■ WORK INSTRUCTION
Complete, exact copies of all entries are needed.

Saved entries:
:::::
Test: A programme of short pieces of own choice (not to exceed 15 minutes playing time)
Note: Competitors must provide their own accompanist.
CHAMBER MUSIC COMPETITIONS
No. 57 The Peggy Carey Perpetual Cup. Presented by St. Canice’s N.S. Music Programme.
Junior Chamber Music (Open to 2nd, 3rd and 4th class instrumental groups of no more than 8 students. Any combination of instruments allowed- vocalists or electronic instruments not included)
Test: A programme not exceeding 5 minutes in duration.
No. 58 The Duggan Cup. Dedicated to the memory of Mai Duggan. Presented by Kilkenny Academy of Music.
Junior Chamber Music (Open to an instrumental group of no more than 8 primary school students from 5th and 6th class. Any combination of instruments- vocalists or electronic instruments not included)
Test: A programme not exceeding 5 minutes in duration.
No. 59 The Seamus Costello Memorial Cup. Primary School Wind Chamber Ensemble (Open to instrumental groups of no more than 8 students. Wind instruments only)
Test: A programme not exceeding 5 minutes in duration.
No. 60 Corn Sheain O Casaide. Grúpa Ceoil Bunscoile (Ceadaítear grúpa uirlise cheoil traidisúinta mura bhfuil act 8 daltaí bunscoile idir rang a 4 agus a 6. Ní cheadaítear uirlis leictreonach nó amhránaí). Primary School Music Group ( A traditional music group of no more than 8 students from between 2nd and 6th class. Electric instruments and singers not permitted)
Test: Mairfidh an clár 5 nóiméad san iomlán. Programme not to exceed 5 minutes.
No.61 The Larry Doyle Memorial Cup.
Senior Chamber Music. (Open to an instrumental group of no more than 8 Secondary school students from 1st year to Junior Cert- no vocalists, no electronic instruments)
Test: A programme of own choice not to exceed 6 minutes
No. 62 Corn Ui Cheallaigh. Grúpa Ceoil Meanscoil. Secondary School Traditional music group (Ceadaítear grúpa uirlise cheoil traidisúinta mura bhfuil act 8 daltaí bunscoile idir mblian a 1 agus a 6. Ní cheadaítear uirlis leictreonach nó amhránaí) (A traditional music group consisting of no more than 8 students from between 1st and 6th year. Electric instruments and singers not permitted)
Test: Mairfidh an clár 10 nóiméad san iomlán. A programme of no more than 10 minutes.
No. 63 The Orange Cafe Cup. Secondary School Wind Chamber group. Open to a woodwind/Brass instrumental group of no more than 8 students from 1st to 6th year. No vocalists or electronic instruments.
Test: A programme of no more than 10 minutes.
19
:::::
■ REPLY
Test: A programme of short pieces of own choice (not to exceed 15 minutes playing time)
Note: Competitors must provide their own accompanist.
CHAMBER MUSIC COMPETITIONS
No. 57 The Peggy Carey Perpetual Cup. Presented by St. Canice’s N.S. Music Programme.
Junior Chamber Music (Open to 2nd, 3rd and 4th class instrumental groups of no more than 8 students. Any combination of instruments allowed- vocalists or electronic instruments not included)
Test: A programme not exceeding 5 minutes in duration.
No. 58 The Duggan Cup. Dedicated to the memory of Mai Duggan. Presented by Kilkenny Academy of Music.
Junior Chamber Music (Open to an instrumental group of no more than 8 primary school students from 5th and 6th class. Any combination of instruments- vocalists or electronic instruments not included)
Test: A programme not exceeding 5 minutes in duration.
No. 59 The Seamus Costello Memorial Cup. Primary School Wind Chamber Ensemble (Open to instrumental groups of no more than 8 students. Wind instruments only)
Test: A programme not exceeding 5 minutes in duration.
No. 60 Corn Sheain O Casaide. Grúpa Ceoil Bunscoile (Ceadaítear grúpa uirlise cheoil traidisúinta mura bhfuil act 8 daltaí bunscoile idir rang a 4 agus a 6. Ní cheadaítear uirlis leictreonach nó amhránaí). Primary School Music Group ( A traditional music group of no more than 8 students from between 2nd and 6th class. Electric instruments and singers not permitted)
Test: Mairfidh an clár 5 nóiméad san iomlán. Programme not to exceed 5 minutes.
No.61 The Larry Doyle Memorial Cup.
Senior Chamber Music. (Open to an instrumental group of no more than 8 Secondary school students from 1st year to Junior Cert- no vocalists, no electronic instruments)
Test: A programme of own choice not to exceed 6 minutes
No. 62 Corn Ui Cheallaigh. Grúpa Ceoil Meanscoil. Secondary School Traditional music group (Ceadaítear grúpa uirlise cheoil traidisúinta mura bhfuil act 8 daltaí bunscoile idir mblian a 1 agus a 6. Ní cheadaítear uirlis leictreonach nó amhránaí) (A traditional music group consisting of no more than 8 students from between 1st and 6th year. Electric instruments and singers not permitted)
Test: Mairfidh an clár 10 nóiméad san iomlán. A programme of no more than 10 minutes.
No. 63 The Orange Cafe Cup. Secondary School Wind Chamber group. Open to a woodwind/Brass instrumental group of no more than 8 students from 1st to 6th year. No vocalists or electronic instruments.
Test: A programme of no more than 10 minutes.
19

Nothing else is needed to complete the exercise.